Bug 146745

Summary: Dead postgres can't be killed
Product: [Fedora] Fedora Reporter: Zenon Panoussis <redhatbugs>
Component: postgresqlAssignee: Tom Lane <tgl>
Status: CLOSED NOTABUG QA Contact: David Lawrence <dkl>
Severity: medium Docs Contact:
Priority: medium    
Version: 3CC: hhorak
Target Milestone: ---   
Target Release: ---   
Hardware: All   
OS: Linux   
Whiteboard:
Fixed In Version: Doc Type: Bug Fix
Doc Text:
Story Points: ---
Clone Of: Environment:
Last Closed: 2005-02-01 22:22:06 UTC Type: ---
Regression: --- Mount Type: ---
Documentation: --- CRM:
Verified Versions: Category: ---
oVirt Team: --- RHEL 7.3 requirements from Atomic Host:
Cloudforms Team: --- Target Upstream Version:
Embargoed:

Description Zenon Panoussis 2005-02-01 06:12:34 UTC
From Bugzilla Helper:
User-Agent: Mozilla/5.0 (X11; U; Linux i686; en-US; rv:1.7.3)
Gecko/20041020

Description of problem:
The init script for postgres expects it to be running, and blocks
reboot if postgres never started in the first place.

How reproducible:
Always

Steps to Reproduce:
1. Make a mess of your filesystem so that you get the "Press ^D to
continue or enter root password for a shell" prompt.
2. Enter root password and get a shell. Type 'reboot<enter>'.
3. The reboot process will stall at "Stopping postgres". While
stopping all other services which never got started in the first place
just produces a FAILED, postgres returns no exit code and the reboot
process gets definitely stuck.
4. Press the reset button.

Comment 1 Tom Lane 2005-02-01 07:29:56 UTC
"Make a mess of your filesystem" isn't a reproducible step IMHO.  In any case, if you've 
managed to hose your filesystem, why would you expect Postgres or any other userland 
application to be able to deal with that?

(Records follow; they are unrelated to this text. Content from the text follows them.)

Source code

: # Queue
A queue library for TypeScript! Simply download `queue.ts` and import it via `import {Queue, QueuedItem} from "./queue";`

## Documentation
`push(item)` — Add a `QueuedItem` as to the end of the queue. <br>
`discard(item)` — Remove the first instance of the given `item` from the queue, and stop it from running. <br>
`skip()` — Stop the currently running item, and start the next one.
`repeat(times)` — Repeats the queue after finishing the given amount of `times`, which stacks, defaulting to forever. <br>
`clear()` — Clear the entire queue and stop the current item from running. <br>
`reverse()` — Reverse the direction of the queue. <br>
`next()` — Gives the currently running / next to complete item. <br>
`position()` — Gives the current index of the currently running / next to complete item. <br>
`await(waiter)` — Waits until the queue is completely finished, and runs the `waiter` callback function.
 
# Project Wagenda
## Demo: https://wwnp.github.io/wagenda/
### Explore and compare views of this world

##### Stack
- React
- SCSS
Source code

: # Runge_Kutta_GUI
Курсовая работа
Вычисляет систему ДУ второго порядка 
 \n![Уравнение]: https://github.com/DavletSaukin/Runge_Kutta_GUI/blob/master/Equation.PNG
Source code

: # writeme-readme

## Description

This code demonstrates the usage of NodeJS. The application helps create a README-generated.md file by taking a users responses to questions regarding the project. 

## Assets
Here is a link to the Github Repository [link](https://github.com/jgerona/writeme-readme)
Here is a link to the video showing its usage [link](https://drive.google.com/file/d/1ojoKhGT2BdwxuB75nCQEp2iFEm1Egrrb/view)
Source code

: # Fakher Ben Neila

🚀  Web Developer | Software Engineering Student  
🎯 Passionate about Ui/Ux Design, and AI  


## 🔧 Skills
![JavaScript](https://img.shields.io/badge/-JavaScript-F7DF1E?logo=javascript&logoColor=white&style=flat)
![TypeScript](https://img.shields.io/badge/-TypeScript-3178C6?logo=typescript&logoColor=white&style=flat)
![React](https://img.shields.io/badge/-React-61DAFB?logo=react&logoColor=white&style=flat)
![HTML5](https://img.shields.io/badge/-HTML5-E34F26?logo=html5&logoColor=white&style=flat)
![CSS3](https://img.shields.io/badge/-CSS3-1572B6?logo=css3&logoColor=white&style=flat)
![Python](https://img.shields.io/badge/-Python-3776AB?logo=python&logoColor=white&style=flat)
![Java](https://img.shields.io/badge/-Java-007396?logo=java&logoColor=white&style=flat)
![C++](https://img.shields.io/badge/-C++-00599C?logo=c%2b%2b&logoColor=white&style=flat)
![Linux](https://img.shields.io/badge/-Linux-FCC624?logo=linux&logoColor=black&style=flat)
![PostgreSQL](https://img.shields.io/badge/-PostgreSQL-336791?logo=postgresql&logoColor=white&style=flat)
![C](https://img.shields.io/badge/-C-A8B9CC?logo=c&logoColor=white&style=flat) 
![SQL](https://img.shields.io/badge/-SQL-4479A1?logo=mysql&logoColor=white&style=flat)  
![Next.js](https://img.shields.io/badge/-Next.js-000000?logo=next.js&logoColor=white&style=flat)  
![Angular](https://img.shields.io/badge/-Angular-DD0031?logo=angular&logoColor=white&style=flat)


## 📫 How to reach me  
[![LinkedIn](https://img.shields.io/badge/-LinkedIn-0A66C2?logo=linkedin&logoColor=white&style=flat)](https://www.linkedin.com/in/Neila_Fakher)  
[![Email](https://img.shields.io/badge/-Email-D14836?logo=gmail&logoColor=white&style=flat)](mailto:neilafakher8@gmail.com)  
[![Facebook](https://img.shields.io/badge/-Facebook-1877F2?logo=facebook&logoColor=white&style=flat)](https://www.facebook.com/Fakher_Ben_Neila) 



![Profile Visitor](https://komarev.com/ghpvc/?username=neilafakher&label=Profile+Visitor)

The init script demonstrably does work properly when PG wasn't running, so I think you 
are blaming the messenger here ...

Comment 2 Zenon Panoussis 2005-02-01 15:13:15 UTC
Oh, it doesn't take hosing, just a reset that goes wrong. 
I just reproduced it like this:

1. Check that postgres is running and completely idle, i.e. 
   nothing has actually accessed a database for a long time:
   # ls /var/run/postma*
2. Make sure your system won't be able to boot next time:
   # echo "/dev/hdz1  /blah  ext3  defaults  1 2" >>/etc/fstab
3. Avoid damage:
   # sync
4. Press the reset button. At the next boot, give the root password 
   for a shell. Fix fstab and try to reboot:
   # reboot

You'll get stuck at "Stopping postgres" and the only way to get on
from there is to press the reset button again. 

I subsequently repeated the whole procedure, but now with 

4. # rm -f /var/run/postmaster*
   # reboot

This got stuck in the exact same way, so it's not a simple matter of a
rogue pidfile. 


Comment 3 Zenon Panoussis 2005-02-01 15:23:57 UTC
BTW, messing up fstab and rebooting isn't even a necessary step. The
thing is to get the system in a state where (a) postgress has died
abruptly and (b) K15postgresql gets run. You might be able to get
there with a simple 'killall -9 postmaster; reboot', but I didn't try
that.


Comment 4 Tom Lane 2005-02-01 16:34:00 UTC
How long did you wait exactly before deciding it was hung forever? 
There are some paths through the pg_ctl script that have sixty-second
timeouts ...

Comment 5 Zenon Panoussis 2005-02-01 22:22:06 UTC
Not long enough. So I tried it again with 'killall -9 postmaster;
reboot'. It got indeed stuck for about one minute, then returned "OK".